Background A number of studies have shown that weekend admissions to hospital are associated with significantly higher mortality compared with weekday admissions. Previous studies have suggested that the observed variability in weekend-weekday mortality is a consequence of the quality of care provided in hospital. However, little information exists on whether the increased mortality associated with weekend admission is explained by the relative severity of illness at the time of admission.

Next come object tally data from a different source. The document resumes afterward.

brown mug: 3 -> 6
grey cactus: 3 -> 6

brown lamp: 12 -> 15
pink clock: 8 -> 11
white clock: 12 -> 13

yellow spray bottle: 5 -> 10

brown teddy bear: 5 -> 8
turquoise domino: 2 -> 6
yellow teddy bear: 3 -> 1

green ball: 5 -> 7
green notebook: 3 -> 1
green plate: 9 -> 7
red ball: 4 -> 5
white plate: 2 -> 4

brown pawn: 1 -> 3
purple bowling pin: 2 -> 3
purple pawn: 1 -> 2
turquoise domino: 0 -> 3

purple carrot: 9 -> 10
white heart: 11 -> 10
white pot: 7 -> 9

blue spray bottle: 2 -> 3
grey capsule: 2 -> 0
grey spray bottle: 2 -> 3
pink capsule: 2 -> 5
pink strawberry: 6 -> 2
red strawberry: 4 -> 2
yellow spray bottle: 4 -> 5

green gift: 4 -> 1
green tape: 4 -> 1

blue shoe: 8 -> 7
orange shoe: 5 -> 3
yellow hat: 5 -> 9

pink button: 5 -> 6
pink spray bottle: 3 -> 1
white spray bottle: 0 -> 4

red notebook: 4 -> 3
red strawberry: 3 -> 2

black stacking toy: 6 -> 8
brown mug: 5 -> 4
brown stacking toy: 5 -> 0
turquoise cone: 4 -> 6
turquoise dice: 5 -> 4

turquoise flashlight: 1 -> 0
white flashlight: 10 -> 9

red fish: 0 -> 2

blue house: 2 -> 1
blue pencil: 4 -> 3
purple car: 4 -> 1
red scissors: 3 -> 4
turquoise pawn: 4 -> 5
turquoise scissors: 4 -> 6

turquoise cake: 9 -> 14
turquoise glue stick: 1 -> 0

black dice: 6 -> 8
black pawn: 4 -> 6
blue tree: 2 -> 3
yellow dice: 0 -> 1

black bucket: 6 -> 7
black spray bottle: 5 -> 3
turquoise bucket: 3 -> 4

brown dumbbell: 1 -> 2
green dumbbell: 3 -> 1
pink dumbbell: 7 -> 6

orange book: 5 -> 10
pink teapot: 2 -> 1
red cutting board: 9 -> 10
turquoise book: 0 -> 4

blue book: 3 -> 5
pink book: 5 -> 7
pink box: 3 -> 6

Methods We performed a retrospective analysis of all emergency acute care admissions in England between April 2009 and March 2010 using Hospital Episode Statistics data. In-hospital mortality among patients who were admitted as emergency admission on weekends as compared to weekdays was analysed using the following measures: (1) overall deaths in hospital; (2) deaths in hospital within and after 3 days of admission (3) deaths in hospital among patients with ‘higher risk’ conditions and ‘lower risk’ conditions. The ‘higher risk’ conditions consisted of 103 Primary Diagnosis codes (ICD–10), which accounted for the 74% of in-hospital deaths in the UK. The remaining Primary Diagnosis codes were categorised as ‘lower risk’ conditions.

Results There were 10,221,500 emergency hospital admissions during the two-year study period; 23.8% of the patients were admitted on weekends. A total of 391,938 patients died in hospital; a quarter of these died within 3 days of admission. Admission on weekends was associated with significantly higher in-hospital deaths as compared to weekday admission (Odds Ratio 1.11, 95% CI 1.10–1.12). Mortality within 3 days of admission (early deaths) was also higher for patients admitted on weekends (OR 1.16, 95%CI (1.14–1.17) and this difference persisted for both ‘higher risk’ and ‘lower risk’ conditions. However, when early deaths were excluded from the analysis, mortality was not affected by weekend admission.

Conclusion Higher mortality was seen among patients admitted on weekends compared to those admitted on weekdays. However, as the odds ratio for deaths after 3 days of admission was not affected by day of admission, it is probable that the weekend admission effect on mortality is at least in part due to higher severity of illness at the time of admission rather than purely being a consequence of poorer quality of in hospital care at the weekend, and this warrants further investigation.